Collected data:
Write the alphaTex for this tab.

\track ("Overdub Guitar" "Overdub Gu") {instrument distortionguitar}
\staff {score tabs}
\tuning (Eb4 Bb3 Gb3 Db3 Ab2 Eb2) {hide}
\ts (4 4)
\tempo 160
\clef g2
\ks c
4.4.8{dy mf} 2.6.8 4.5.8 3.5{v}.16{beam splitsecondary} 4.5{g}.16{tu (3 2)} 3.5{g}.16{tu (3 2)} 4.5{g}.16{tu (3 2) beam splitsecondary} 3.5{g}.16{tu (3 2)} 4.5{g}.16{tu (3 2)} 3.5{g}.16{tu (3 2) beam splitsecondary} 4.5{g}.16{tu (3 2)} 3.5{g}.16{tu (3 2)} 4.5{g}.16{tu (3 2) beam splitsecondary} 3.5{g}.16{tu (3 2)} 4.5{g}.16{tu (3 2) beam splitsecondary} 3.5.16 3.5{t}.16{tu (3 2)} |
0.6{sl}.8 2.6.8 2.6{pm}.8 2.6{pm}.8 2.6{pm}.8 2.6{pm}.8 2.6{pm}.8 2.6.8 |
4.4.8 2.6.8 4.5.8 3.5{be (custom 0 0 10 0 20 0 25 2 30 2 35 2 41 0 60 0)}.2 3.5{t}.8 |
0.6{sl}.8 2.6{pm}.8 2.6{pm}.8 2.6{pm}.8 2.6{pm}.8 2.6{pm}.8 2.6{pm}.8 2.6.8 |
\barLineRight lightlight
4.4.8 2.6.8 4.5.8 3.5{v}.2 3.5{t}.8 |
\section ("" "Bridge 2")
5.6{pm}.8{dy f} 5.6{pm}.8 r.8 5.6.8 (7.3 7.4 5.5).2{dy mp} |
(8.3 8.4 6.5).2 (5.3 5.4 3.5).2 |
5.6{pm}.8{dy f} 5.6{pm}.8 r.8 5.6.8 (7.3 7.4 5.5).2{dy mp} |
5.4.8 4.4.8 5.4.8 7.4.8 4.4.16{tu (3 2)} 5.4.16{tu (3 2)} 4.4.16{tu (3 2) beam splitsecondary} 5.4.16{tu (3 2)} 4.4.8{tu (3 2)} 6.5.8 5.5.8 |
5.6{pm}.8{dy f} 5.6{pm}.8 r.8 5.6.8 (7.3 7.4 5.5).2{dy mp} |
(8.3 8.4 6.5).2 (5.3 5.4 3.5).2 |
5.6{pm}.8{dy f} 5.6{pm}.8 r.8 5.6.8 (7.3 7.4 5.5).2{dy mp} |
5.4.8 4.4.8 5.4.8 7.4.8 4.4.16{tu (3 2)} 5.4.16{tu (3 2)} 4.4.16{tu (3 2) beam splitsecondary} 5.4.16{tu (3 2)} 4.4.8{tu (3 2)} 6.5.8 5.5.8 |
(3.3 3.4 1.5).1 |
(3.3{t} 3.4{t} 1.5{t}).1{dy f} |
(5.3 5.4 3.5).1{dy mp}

Stated task:
Present every line of the records above as a JSON list of strings, with one string per line and blank lines omitted.

Exercise response:
[
  "Write the alphaTex for this tab.",
  "\\track (\"Overdub Guitar\" \"Overdub Gu\") {instrument distortionguitar}",
  "\\staff {score tabs}",
  "\\tuning (Eb4 Bb3 Gb3 Db3 Ab2 Eb2) {hide}",
  "\\ts (4 4)",
  "\\tempo 160",
  "\\clef g2",
  "\\ks c",
  "4.4.8{dy mf} 2.6.8 4.5.8 3.5{v}.16{beam splitsecondary} 4.5{g}.16{tu (3 2)} 3.5{g}.16{tu (3 2)} 4.5{g}.16{tu (3 2) beam splitsecondary} 3.5{g}.16{tu (3 2)} 4.5{g}.16{tu (3 2)} 3.5{g}.16{tu (3 2) beam splitsecondary} 4.5{g}.16{tu (3 2)} 3.5{g}.16{tu (3 2)} 4.5{g}.16{tu (3 2) beam splitsecondary} 3.5{g}.16{tu (3 2)} 4.5{g}.16{tu (3 2) beam splitsecondary} 3.5.16 3.5{t}.16{tu (3 2)} |",
  "0.6{sl}.8 2.6.8 2.6{pm}.8 2.6{pm}.8 2.6{pm}.8 2.6{pm}.8 2.6{pm}.8 2.6.8 |",
  "4.4.8 2.6.8 4.5.8 3.5{be (custom 0 0 10 0 20 0 25 2 30 2 35 2 41 0 60 0)}.2 3.5{t}.8 |",
  "0.6{sl}.8 2.6{pm}.8 2.6{pm}.8 2.6{pm}.8 2.6{pm}.8 2.6{pm}.8 2.6{pm}.8 2.6.8 |",
  "\\barLineRight lightlight",
  "4.4.8 2.6.8 4.5.8 3.5{v}.2 3.5{t}.8 |",
  "\\section (\"\" \"Bridge 2\")",
  "5.6{pm}.8{dy f} 5.6{pm}.8 r.8 5.6.8 (7.3 7.4 5.5).2{dy mp} |",
  "(8.3 8.4 6.5).2 (5.3 5.4 3.5).2 |",
  "5.6{pm}.8{dy f} 5.6{pm}.8 r.8 5.6.8 (7.3 7.4 5.5).2{dy mp} |",
  "5.4.8 4.4.8 5.4.8 7.4.8 4.4.16{tu (3 2)} 5.4.16{tu (3 2)} 4.4.16{tu (3 2) beam splitsecondary} 5.4.16{tu (3 2)} 4.4.8{tu (3 2)} 6.5.8 5.5.8 |",
  "5.6{pm}.8{dy f} 5.6{pm}.8 r.8 5.6.8 (7.3 7.4 5.5).2{dy mp} |",
  "(8.3 8.4 6.5).2 (5.3 5.4 3.5).2 |",
  "5.6{pm}.8{dy f} 5.6{pm}.8 r.8 5.6.8 (7.3 7.4 5.5).2{dy mp} |",
  "5.4.8 4.4.8 5.4.8 7.4.8 4.4.16{tu (3 2)} 5.4.16{tu (3 2)} 4.4.16{tu (3 2) beam splitsecondary} 5.4.16{tu (3 2)} 4.4.8{tu (3 2)} 6.5.8 5.5.8 |",
  "(3.3 3.4 1.5).1 |",
  "(3.3{t} 3.4{t} 1.5{t}).1{dy f} |",
  "(5.3 5.4 3.5).1{dy mp}"
]